**Given records**
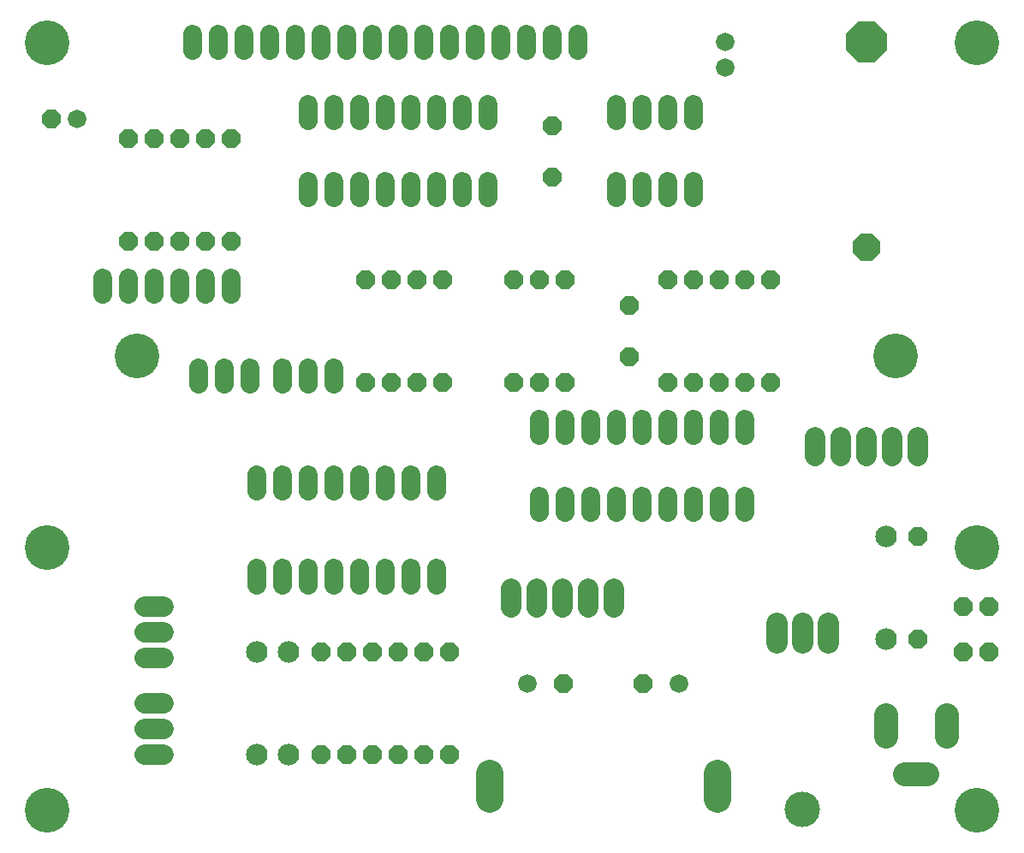
<source format=gbs>
G75*
G70*
%OFA0B0*%
%FSLAX24Y24*%
%IPPOS*%
%LPD*%
%AMOC8*
5,1,8,0,0,1.08239X$1,22.5*
%
%ADD10C,0.0720*%
%ADD11OC8,0.0720*%
%ADD12C,0.0720*%
%ADD13OC8,0.1080*%
%ADD14OC8,0.1580*%
%ADD15C,0.0840*%
%ADD16C,0.1380*%
%ADD17C,0.0800*%
%ADD18C,0.0840*%
%ADD19C,0.1080*%
%ADD20C,0.0940*%
%ADD21C,0.1740*%
D10*
X009972Y010582D02*
X009972Y011222D01*
X010972Y011222D02*
X010972Y010582D01*
X011972Y010582D02*
X011972Y011222D01*
X012972Y011222D02*
X012972Y010582D01*
X013972Y010582D02*
X013972Y011222D01*
X014972Y011222D02*
X014972Y010582D01*
X015972Y010582D02*
X015972Y011222D01*
X016972Y011222D02*
X016972Y010582D01*
X016972Y014222D02*
X016972Y014862D01*
X015972Y014862D02*
X015972Y014222D01*
X014972Y014222D02*
X014972Y014862D01*
X013972Y014862D02*
X013972Y014222D01*
X012972Y014222D02*
X012972Y014862D01*
X011972Y014862D02*
X011972Y014222D01*
X010972Y014222D02*
X010972Y014862D01*
X009972Y014862D02*
X009972Y014222D01*
X009722Y018402D02*
X009722Y019042D01*
X008722Y019042D02*
X008722Y018402D01*
X007722Y018402D02*
X007722Y019042D01*
X007972Y021902D02*
X007972Y022542D01*
X006972Y022542D02*
X006972Y021902D01*
X005972Y021902D02*
X005972Y022542D01*
X004972Y022542D02*
X004972Y021902D01*
X003972Y021902D02*
X003972Y022542D01*
X008972Y022542D02*
X008972Y021902D01*
X010972Y019042D02*
X010972Y018402D01*
X011972Y018402D02*
X011972Y019042D01*
X012972Y019042D02*
X012972Y018402D01*
X020972Y017042D02*
X020972Y016402D01*
X021972Y016402D02*
X021972Y017042D01*
X022972Y017042D02*
X022972Y016402D01*
X023972Y016402D02*
X023972Y017042D01*
X024972Y017042D02*
X024972Y016402D01*
X025972Y016402D02*
X025972Y017042D01*
X026972Y017042D02*
X026972Y016402D01*
X027972Y016402D02*
X027972Y017042D01*
X028972Y017042D02*
X028972Y016402D01*
X028972Y014042D02*
X028972Y013402D01*
X027972Y013402D02*
X027972Y014042D01*
X026972Y014042D02*
X026972Y013402D01*
X025972Y013402D02*
X025972Y014042D01*
X024972Y014042D02*
X024972Y013402D01*
X023972Y013402D02*
X023972Y014042D01*
X022972Y014042D02*
X022972Y013402D01*
X021972Y013402D02*
X021972Y014042D01*
X020972Y014042D02*
X020972Y013402D01*
X018972Y025652D02*
X018972Y026292D01*
X017972Y026292D02*
X017972Y025652D01*
X016972Y025652D02*
X016972Y026292D01*
X015972Y026292D02*
X015972Y025652D01*
X014972Y025652D02*
X014972Y026292D01*
X013972Y026292D02*
X013972Y025652D01*
X012972Y025652D02*
X012972Y026292D01*
X011972Y026292D02*
X011972Y025652D01*
X011972Y028652D02*
X011972Y029292D01*
X012972Y029292D02*
X012972Y028652D01*
X013972Y028652D02*
X013972Y029292D01*
X014972Y029292D02*
X014972Y028652D01*
X015972Y028652D02*
X015972Y029292D01*
X016972Y029292D02*
X016972Y028652D01*
X017972Y028652D02*
X017972Y029292D01*
X018972Y029292D02*
X018972Y028652D01*
X019472Y031402D02*
X019472Y032042D01*
X018472Y032042D02*
X018472Y031402D01*
X017472Y031402D02*
X017472Y032042D01*
X016472Y032042D02*
X016472Y031402D01*
X015472Y031402D02*
X015472Y032042D01*
X014472Y032042D02*
X014472Y031402D01*
X013472Y031402D02*
X013472Y032042D01*
X012472Y032042D02*
X012472Y031402D01*
X011472Y031402D02*
X011472Y032042D01*
X010472Y032042D02*
X010472Y031402D01*
X009472Y031402D02*
X009472Y032042D01*
X008472Y032042D02*
X008472Y031402D01*
X007472Y031402D02*
X007472Y032042D01*
X020472Y032042D02*
X020472Y031402D01*
X021472Y031402D02*
X021472Y032042D01*
X022472Y032042D02*
X022472Y031402D01*
X023972Y029292D02*
X023972Y028652D01*
X024972Y028652D02*
X024972Y029292D01*
X025972Y029292D02*
X025972Y028652D01*
X026972Y028652D02*
X026972Y029292D01*
X026972Y026292D02*
X026972Y025652D01*
X025972Y025652D02*
X025972Y026292D01*
X024972Y026292D02*
X024972Y025652D01*
X023972Y025652D02*
X023972Y026292D01*
D11*
X021472Y026472D03*
X021472Y028472D03*
X021972Y022472D03*
X020972Y022472D03*
X019972Y022472D03*
X017222Y022472D03*
X016222Y022472D03*
X015222Y022472D03*
X014222Y022472D03*
X014222Y018472D03*
X015222Y018472D03*
X016222Y018472D03*
X017222Y018472D03*
X019972Y018472D03*
X020972Y018472D03*
X021972Y018472D03*
X024472Y019472D03*
X025972Y018472D03*
X026972Y018472D03*
X027972Y018472D03*
X028972Y018472D03*
X029972Y018472D03*
X029972Y022472D03*
X028972Y022472D03*
X027972Y022472D03*
X026972Y022472D03*
X025972Y022472D03*
X024472Y021472D03*
X035722Y012472D03*
X037472Y009722D03*
X038472Y009722D03*
X038472Y007972D03*
X037472Y007972D03*
X035722Y008472D03*
X025022Y006722D03*
X021922Y006722D03*
X017472Y007972D03*
X016472Y007972D03*
X015472Y007972D03*
X014472Y007972D03*
X013472Y007972D03*
X012472Y007972D03*
X012472Y003972D03*
X013472Y003972D03*
X014472Y003972D03*
X015472Y003972D03*
X016472Y003972D03*
X017472Y003972D03*
X008972Y023972D03*
X007972Y023972D03*
X006972Y023972D03*
X005972Y023972D03*
X004972Y023972D03*
X004972Y027972D03*
X005972Y027972D03*
X006972Y027972D03*
X007972Y027972D03*
X008972Y027972D03*
X001972Y028722D03*
D12*
X002972Y028722D03*
X028222Y030722D03*
X028222Y031722D03*
X026422Y006722D03*
X020522Y006722D03*
D13*
X033722Y023722D03*
D14*
X033722Y031722D03*
D15*
X032222Y009102D02*
X032222Y008342D01*
X031222Y008342D02*
X031222Y009102D01*
X030222Y009102D02*
X030222Y008342D01*
D16*
X031222Y001822D03*
D17*
X023875Y009704D02*
X023875Y010424D01*
X022875Y010424D02*
X022875Y009704D01*
X021875Y009704D02*
X021875Y010424D01*
X020875Y010424D02*
X020875Y009704D01*
X019875Y009704D02*
X019875Y010424D01*
X031722Y015612D02*
X031722Y016332D01*
X032722Y016332D02*
X032722Y015612D01*
X033722Y015612D02*
X033722Y016332D01*
X034722Y016332D02*
X034722Y015612D01*
X035722Y015612D02*
X035722Y016332D01*
X006332Y009722D02*
X005612Y009722D01*
X005612Y008722D02*
X006332Y008722D01*
X006332Y007722D02*
X005612Y007722D01*
X005612Y005972D02*
X006332Y005972D01*
X006332Y004972D02*
X005612Y004972D01*
X005612Y003972D02*
X006332Y003972D01*
D18*
X009972Y003972D03*
X011222Y003972D03*
X011222Y007972D03*
X009972Y007972D03*
X034472Y008472D03*
X034472Y012472D03*
D19*
X027902Y003222D02*
X027902Y002222D01*
X019042Y002222D02*
X019042Y003222D01*
D20*
X034471Y004652D02*
X034471Y005512D01*
X036833Y005512D02*
X036833Y004652D01*
X036082Y003192D02*
X035222Y003192D01*
D21*
X001797Y001797D03*
X001797Y012033D03*
X005312Y019492D03*
X001797Y031718D03*
X034842Y019492D03*
X038017Y012033D03*
X038017Y001797D03*
X038017Y031718D03*
M02*

</source>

**What this task involves**
Transcribe only these lines, exactly: the first line of the listing, every line after it, and the line with "X009972Y014862D02*", where the copy ends. Include no picture.

**Solution to the exercise**
<source format=gbs>
G75*
G70*
%OFA0B0*%
%FSLAX24Y24*%
%IPPOS*%
%LPD*%
%AMOC8*
5,1,8,0,0,1.08239X$1,22.5*
%
%ADD10C,0.0720*%
%ADD11OC8,0.0720*%
%ADD12C,0.0720*%
%ADD13OC8,0.1080*%
%ADD14OC8,0.1580*%
%ADD15C,0.0840*%
%ADD16C,0.1380*%
%ADD17C,0.0800*%
%ADD18C,0.0840*%
%ADD19C,0.1080*%
%ADD20C,0.0940*%
%ADD21C,0.1740*%
D10*
X009972Y010582D02*
X009972Y011222D01*
X010972Y011222D02*
X010972Y010582D01*
X011972Y010582D02*
X011972Y011222D01*
X012972Y011222D02*
X012972Y010582D01*
X013972Y010582D02*
X013972Y011222D01*
X014972Y011222D02*
X014972Y010582D01*
X015972Y010582D02*
X015972Y011222D01*
X016972Y011222D02*
X016972Y010582D01*
X016972Y014222D02*
X016972Y014862D01*
X015972Y014862D02*
X015972Y014222D01*
X014972Y014222D02*
X014972Y014862D01*
X013972Y014862D02*
X013972Y014222D01*
X012972Y014222D02*
X012972Y014862D01*
X011972Y014862D02*
X011972Y014222D01*
X010972Y014222D02*
X010972Y014862D01*
X009972Y014862D02*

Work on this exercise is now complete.